─── Supplied data

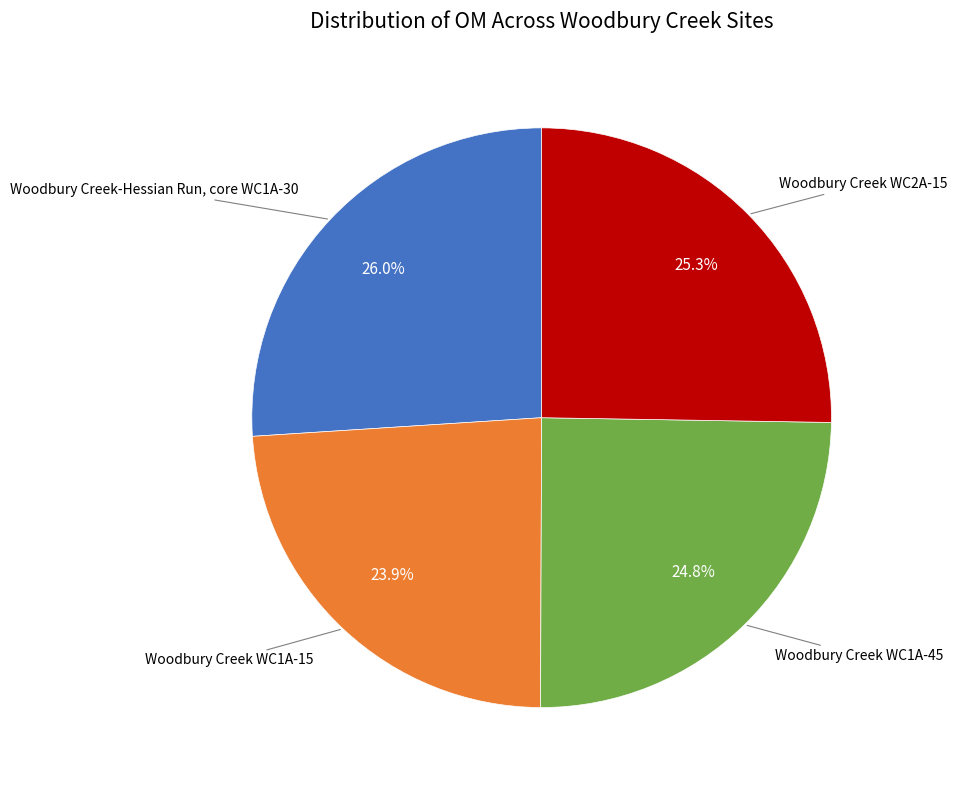

Count the number of slices in the pie.

4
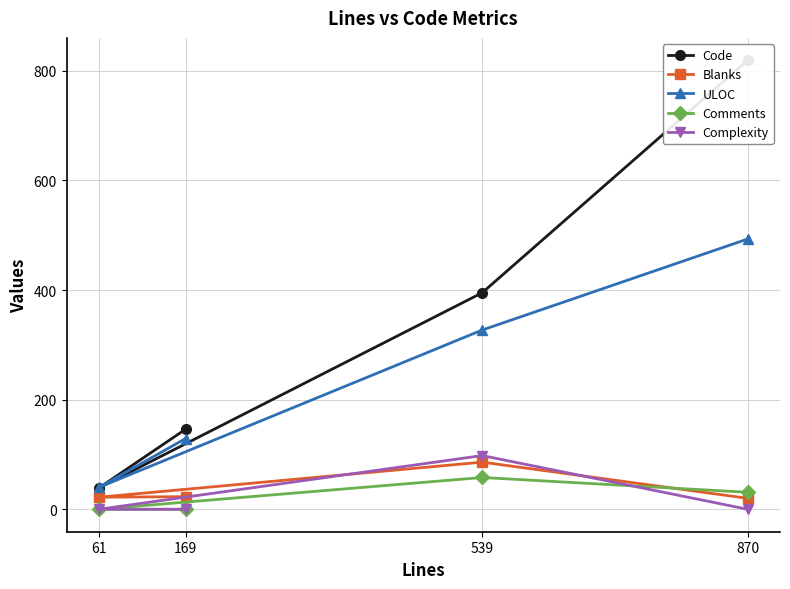

Where is the first local maximum for Comments?

539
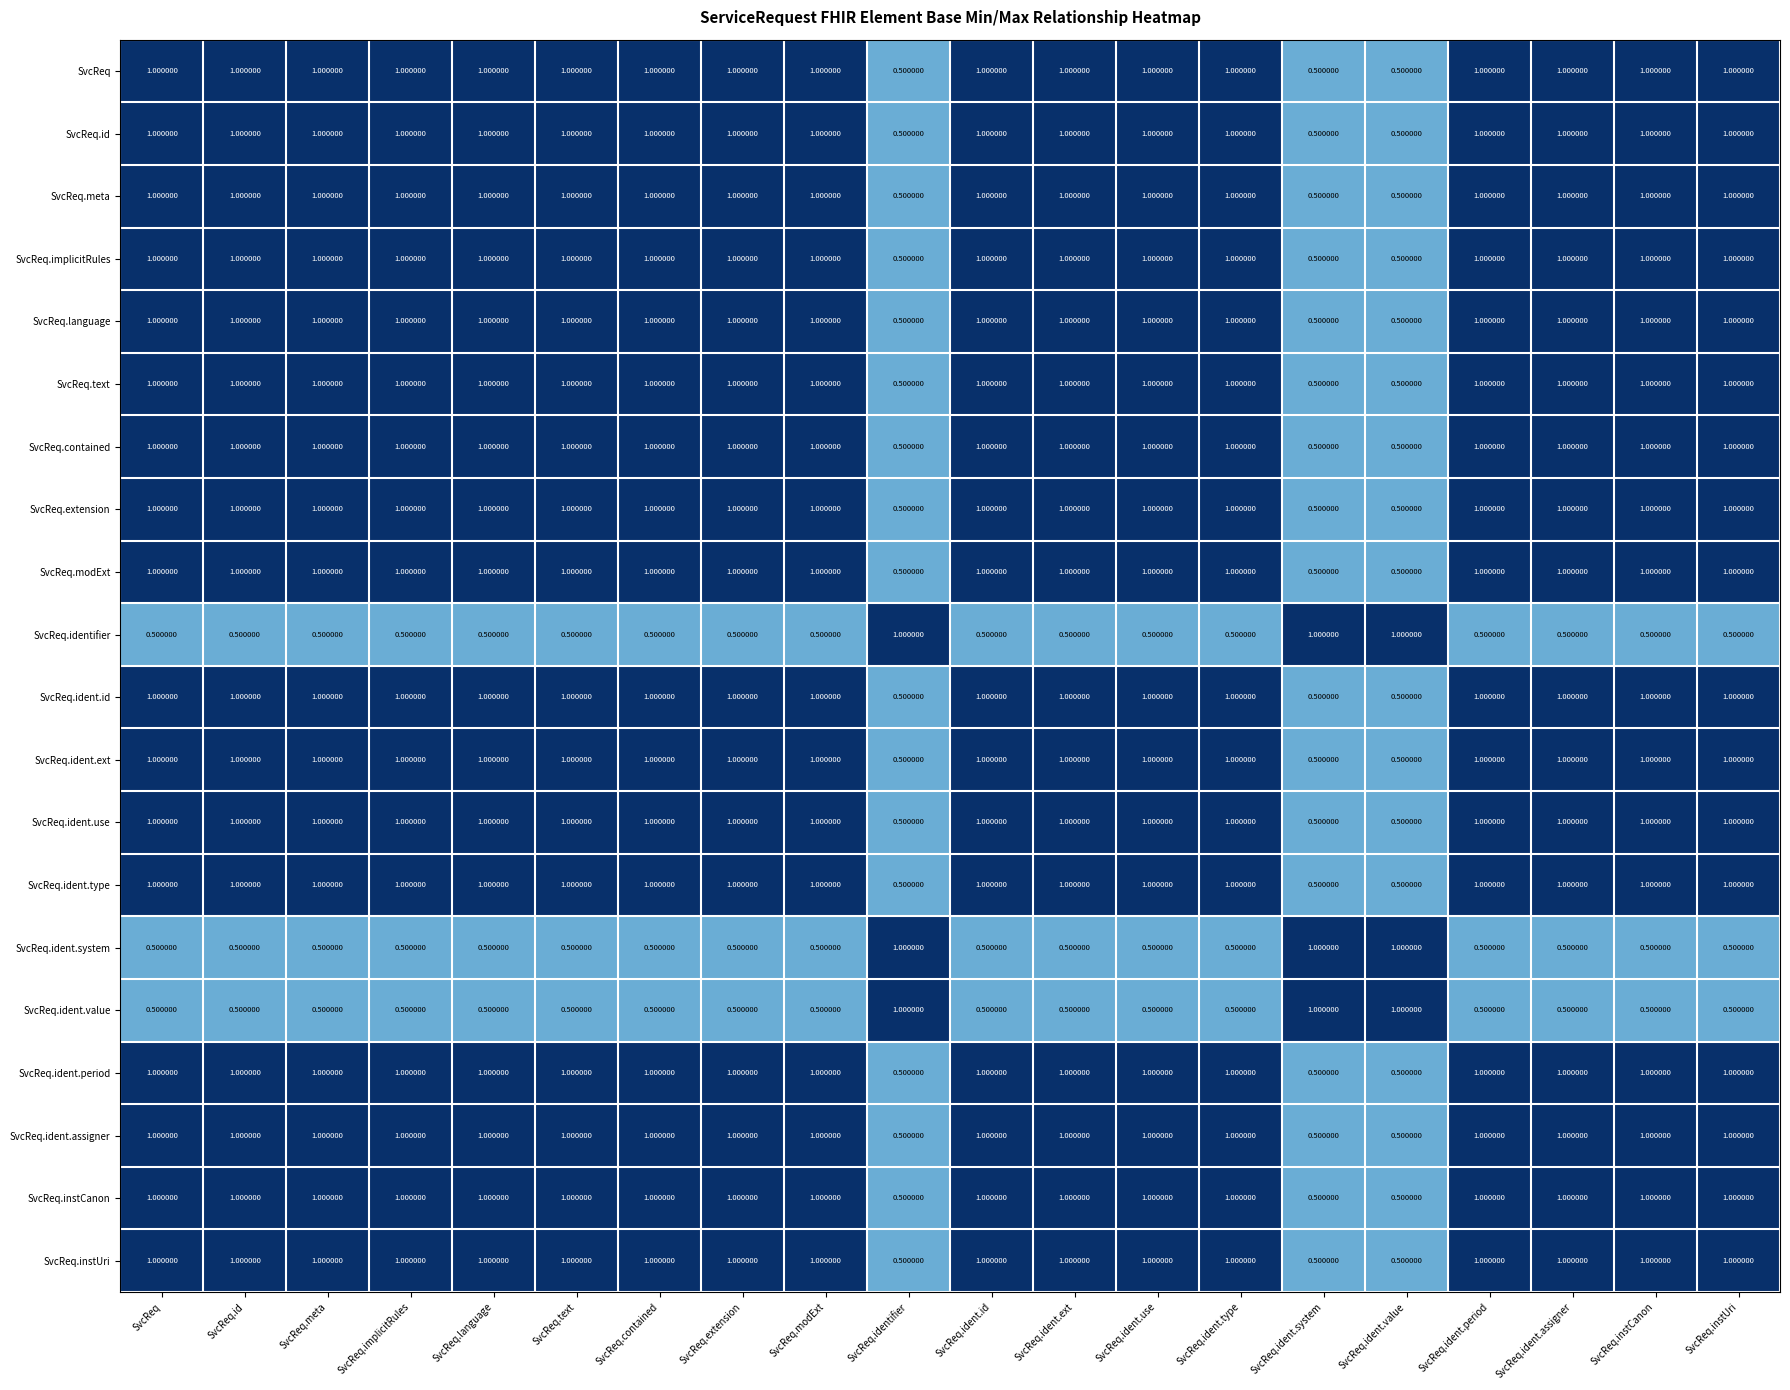

What is the maximum value shown in the chart?

1.0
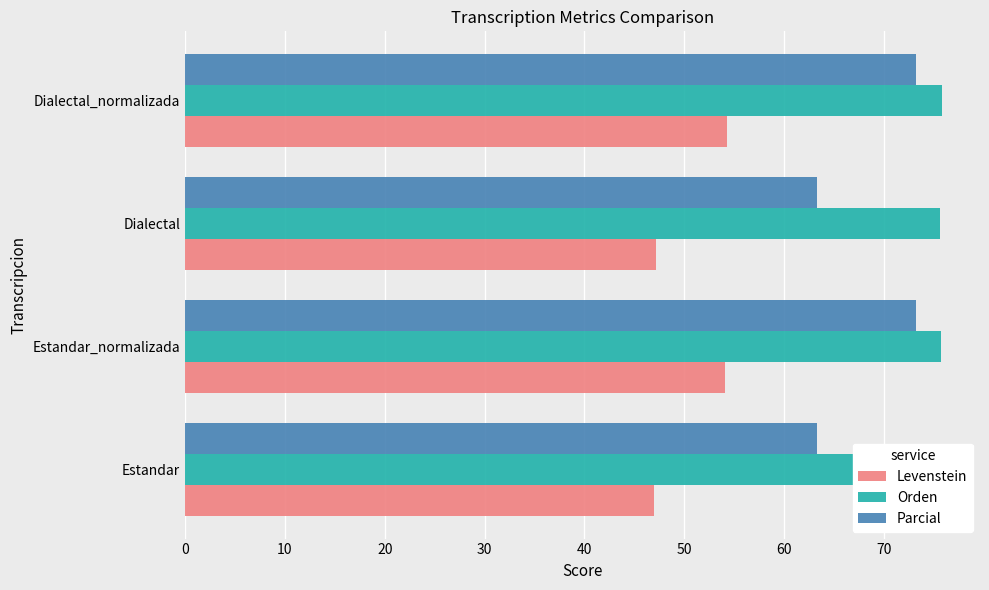

What are all the series names shown in the legend?

Levenstein, Orden, Parcial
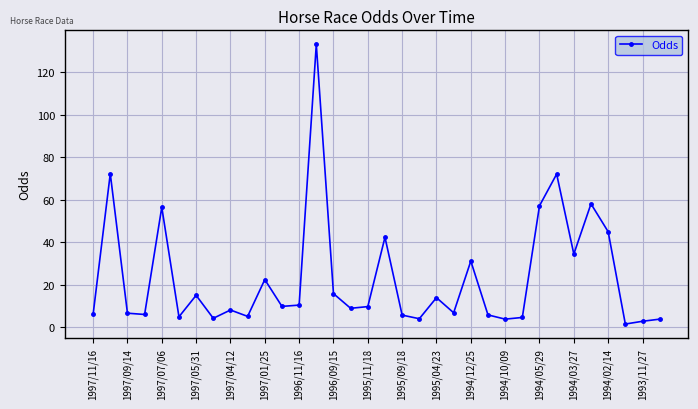

What is the difference between the second highest and minimum values?

70.7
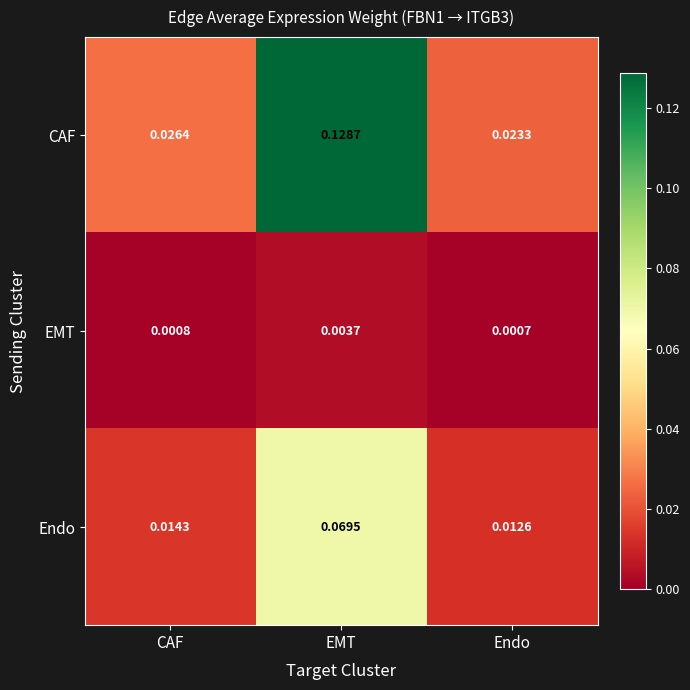

At which category is the sum across all series the highest?

EMT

──────

■ **Exercise objective**
Could you update everything from the line containing "Levenstein, Orden, Parcial" down to the end of the listing by replacing "minimum" with "lowest", keeping all else unchanged and leaving the pictures out?

■ **Finished exercise**
Levenstein, Orden, Parcial

What is the difference between the second highest and lowest values?

70.7

At which category is the sum across all series the highest?

EMT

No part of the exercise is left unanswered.